(SELECTED PASSAGE Opens)
Update (3-7): This problem appears to be “Tait’s counter puzzle”, which Peter Guthrie Tait, a Scottish mathematical physicist, described in 1884 [see description] (thanks to Davi Duarte who mentioned it in the topcoder thread).

Solution

Informally, there are two parts to the algorithm: move around the As and Bs to pair them as AA and BB, which cost you n/2 moves if n is even and n/2-rounded up moves if n is odd, and then sort those pairs in the remainder to a total of n moves. The first part occurs alternating moving AB from the right to the left, starting at the last AB (position 2n-2) and then every other 4 to its left, and BA from left to right, starting from position 3 and every other 4 positions to the right (i.e., 7, 11, etc.), and then the BBs are ferried to the right from left to right, and the AAs from the right to the left, also alternating. N=3 is an exception.
(SELECTED PASSAGE Closes)
(DATA EXCERPTS Opens)
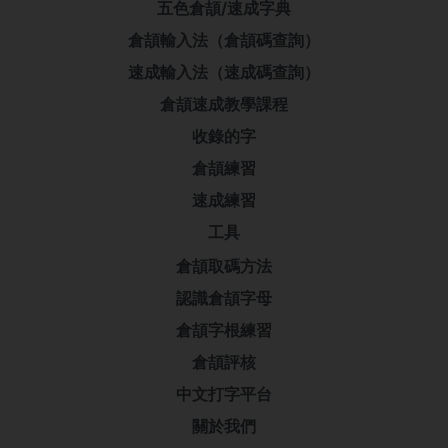
五色倉頡/速成字典
倉頡輸入法（倉頡碼查詢）
速成輸入法（速成碼查詢）
倉頡速成教學課程
收錄的字
倉頡練習
速成練習
工具
倉頡取碼方法
認識倉頡字母
倉頡字根練習
倉頡評核
中文打字平台
關於我們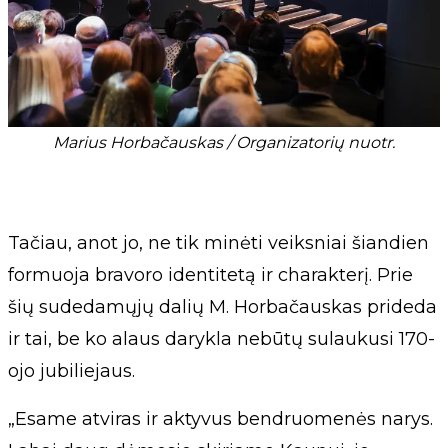
Marius Horbačauskas / Organizatorių nuotr.
Tačiau, anot jo, ne tik minėti veiksniai šiandien
formuoja bravoro identitetą ir charakterį. Prie
šių sudedamųjų dalių M. Horbačauskas prideda
ir tai, be ko alaus darykla nebūtų sulaukusi 170-
ojo jubiliejaus.
„Esame atviras ir aktyvus bendruomenės narys.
(DATA EXCERPTS Closes)
● ACTIVITY
Answer these questions from the passage on Tait's counter puzzle:
(a) Who described the puzzle, and in what year?
(b) At which position does the first AB move start?
(c) Which value of N is an exception?
The records have no role here.

● PROBLEM SOLUTION
(a) Peter Guthrie Tait, a Scottish mathematical physicist, in 1884.
(b) At the last AB, position 2n-2.
(c) N=3.